Parmi les projets de recherche ayant pour objectif la visualisation par imagerie chimique d’inscriptions en partie effacées par l’usage et le temps, le projet portant sur la collection d’instruments de musique collectés par Victor Schoelcher et conservés au musée de la Musique de Paris montre l’intérêt de retrouver les informations portées par ces inscriptions pour pouvoir replacer cette collecte dans un contexte historique et géographique précis.
La matière picturale utilisée dans les tracés peut disparaitre (perte de cohésion, abrasion) ou bien changer d’aspect visuel (transformation physique ou chimique), ce qui altère parfois la lecture des dessins et symboles qu’ils représentent. Pour retrouver leur signification, le pôle « Tracés » met en œuvre différentes techniques analytiques, pour caractériser les matériaux originaux utilisés et notamment retrouver leur distribution et leur apparence, comme lors de la relecture de blasons perdus sur des instruments de musique fabriqués par Andrea Amati.
2. L'identification de la composition des encres métallo-galliques pour une meilleure connaissance du contexte historique de la réalisation des tracés
L’analyse de la matérialité des tracés permet notamment d’identifier la composition chimique des matériaux originaux utilisés, ce qui alimente la connaissance du contexte historique de leur réalisation et permet l’étude de leur conservation, en collaboration avec des collègues historiens, conservateurs et restaurateurs.
Dans l’étude des encres métallo-galliques en particulier, l’équipe CRCC a une longue expérience de ces matériaux, de leur histoire, leur fabrication et leur évolution.
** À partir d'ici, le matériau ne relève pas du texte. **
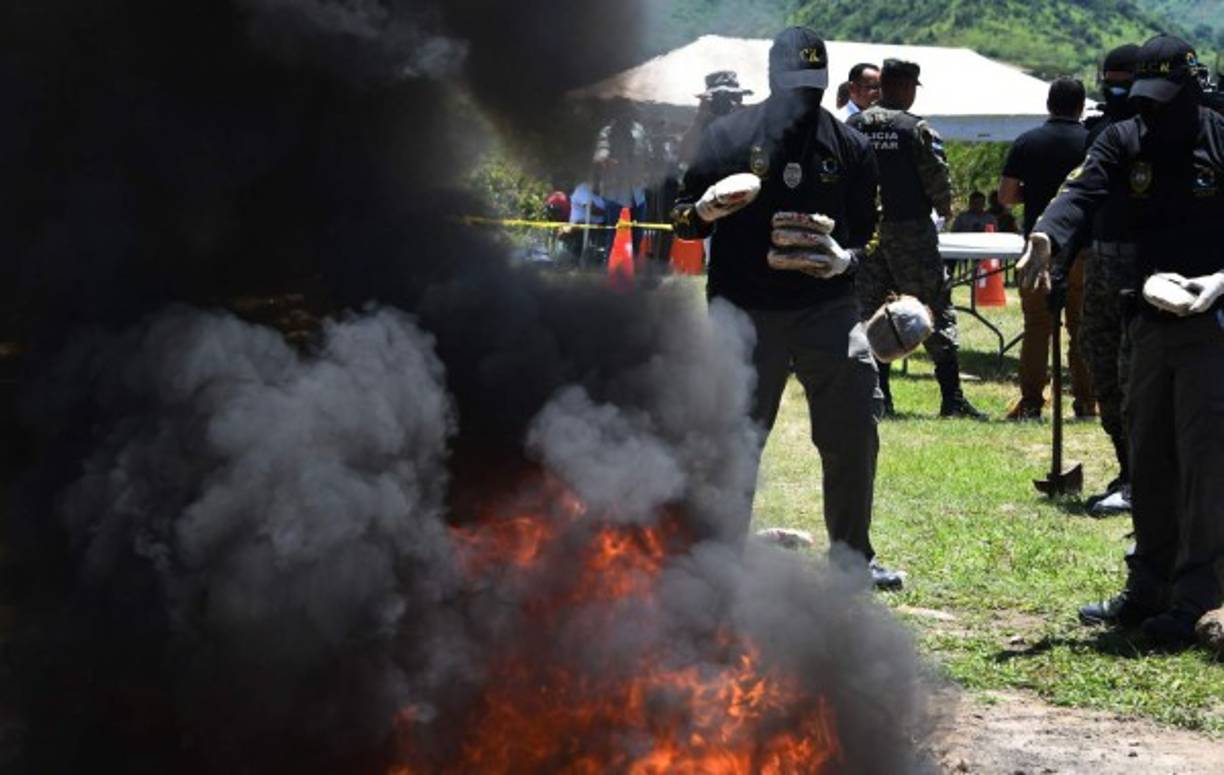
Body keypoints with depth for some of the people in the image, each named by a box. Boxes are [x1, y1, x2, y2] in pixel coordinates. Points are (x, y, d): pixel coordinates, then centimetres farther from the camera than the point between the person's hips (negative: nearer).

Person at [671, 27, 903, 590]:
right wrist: (705, 212, -19)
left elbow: (867, 232, 14)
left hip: (826, 306, 2)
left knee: (854, 428, -3)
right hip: (744, 308, -2)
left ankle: (852, 555, 11)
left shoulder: (848, 146, 7)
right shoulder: (730, 136, 1)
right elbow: (683, 222, 5)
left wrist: (847, 259, -9)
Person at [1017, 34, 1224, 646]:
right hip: (1151, 320, 5)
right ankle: (1149, 588, 21)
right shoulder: (1124, 141, 4)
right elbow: (1083, 192, -13)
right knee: (1149, 462, 12)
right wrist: (1046, 236, -34)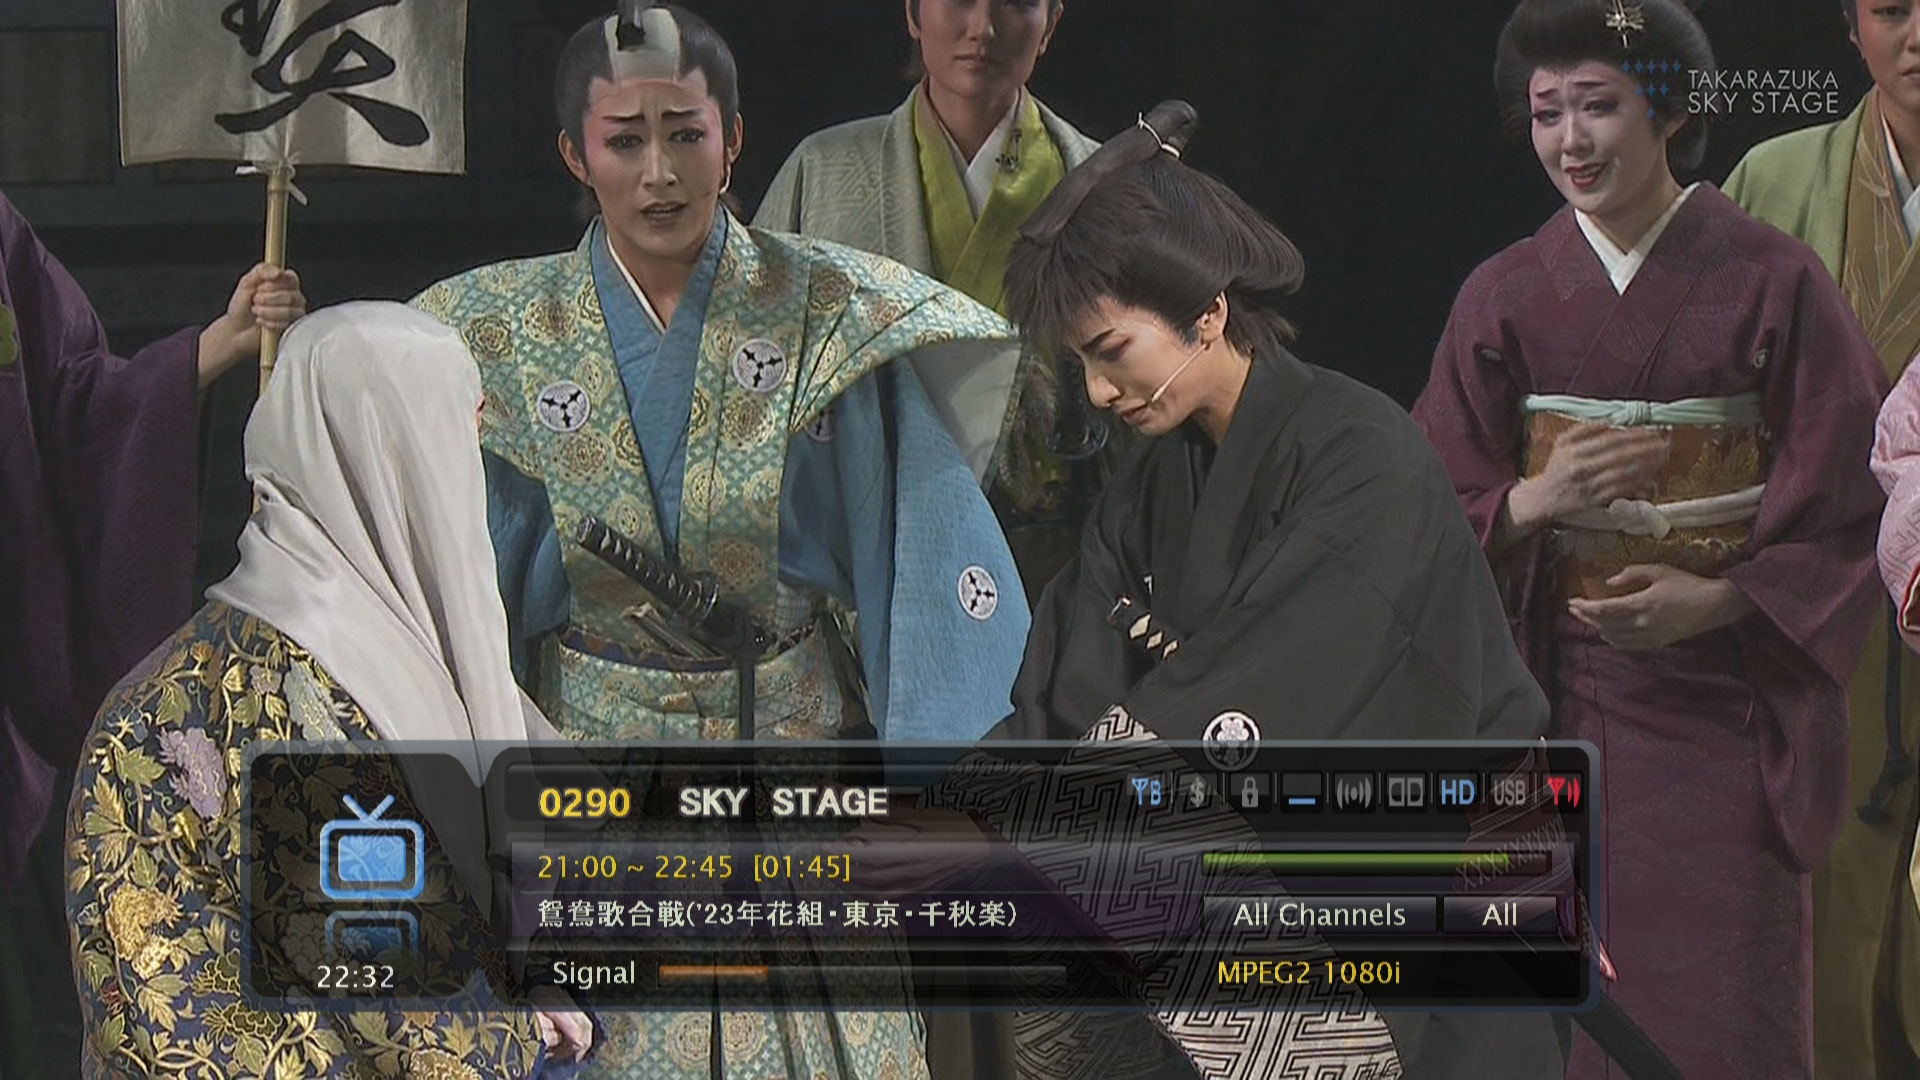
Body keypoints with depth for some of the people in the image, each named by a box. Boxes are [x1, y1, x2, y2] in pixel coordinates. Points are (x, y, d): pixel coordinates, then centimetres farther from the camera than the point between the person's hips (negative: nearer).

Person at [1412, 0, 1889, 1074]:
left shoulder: (1772, 281, -3)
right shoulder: (1505, 296, 5)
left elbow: (1846, 508, -2)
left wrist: (1710, 601, -15)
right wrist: (1535, 502, -15)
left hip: (1732, 694, -2)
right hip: (1567, 702, 2)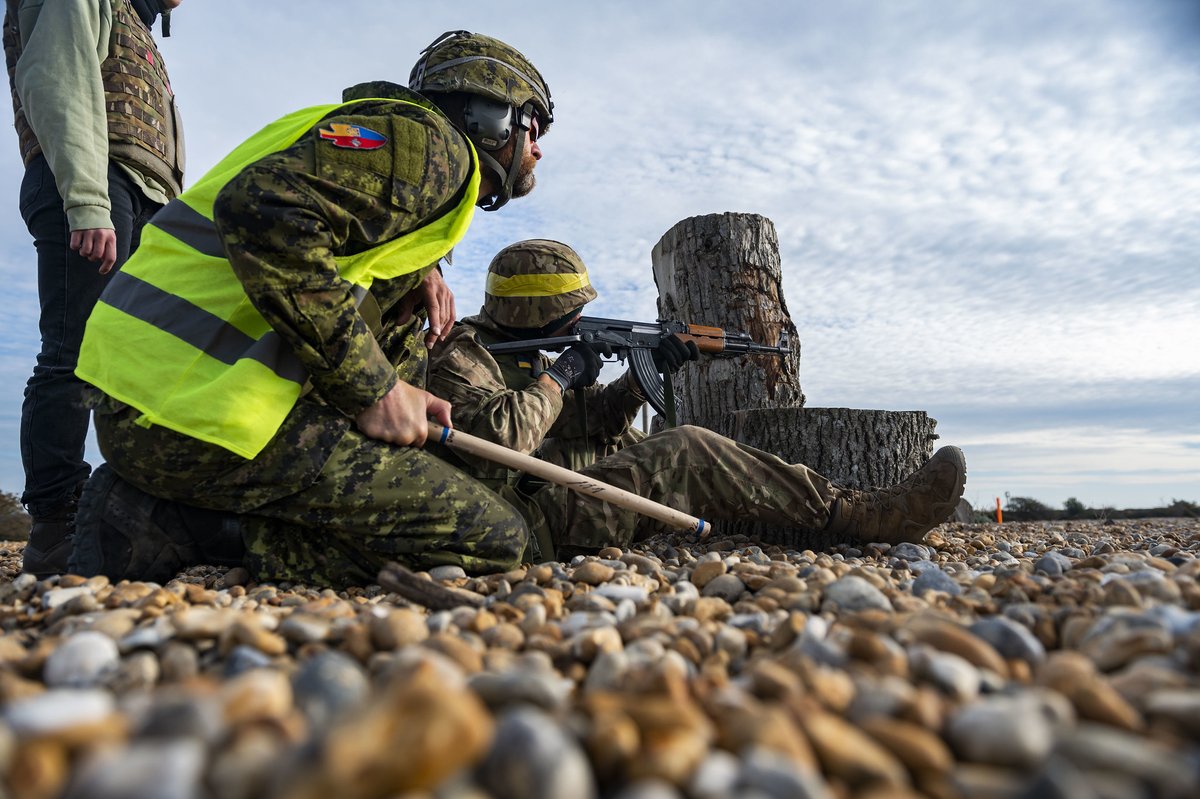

Le pôle « Tracés » collecte, par l’analyse physico-chimique de ces encres, des informations permettant de répondre à des questions soulevées par leur utilisation.
La comparaison de la composition chimique d’encres ferro-galliques de différents objets ou différentes époques, en particulier les concentrations des éléments métalliques tels que le fer, le cuivre et le zinc, permet des regroupements d’inscriptions pouvant être liés par des paramètres divers.
Des manuscrits provenant du Mont Saint-Michel (Xe-XIe siècles) ont été une source particulièrement riche d’informations matérielles et historiques (projet EMMA). En particulier, l’analyse des encres utilisées dans les écritures de plusieurs de ces manuscrits a permis l’observation d’un changement majeur de composition entre deux périodes chronologiques, interrogeant la fabrication des encres et leur approvisionnement vers les centres d’écritures.
Lors d’un projet réalisé sur des outils en bois provenant de l'atelier de Stradivari, à Crémone, et conservés au musée de la Musique de Paris, l’étude de la composition chimique des encres a posé des questions sur la distinction des auteurs de différentes inscriptions.
L’étude de papyrus et parchemins mérovingiens, en particulier l’analyse des encres utilisées sur ces différents supports et en fonction du type d’acte réalisé (royal, privé, etc.), sera également l’occasion de replacer l’étude de ces matériaux dans un contexte historique et géographique particulier (projet PapMedAn).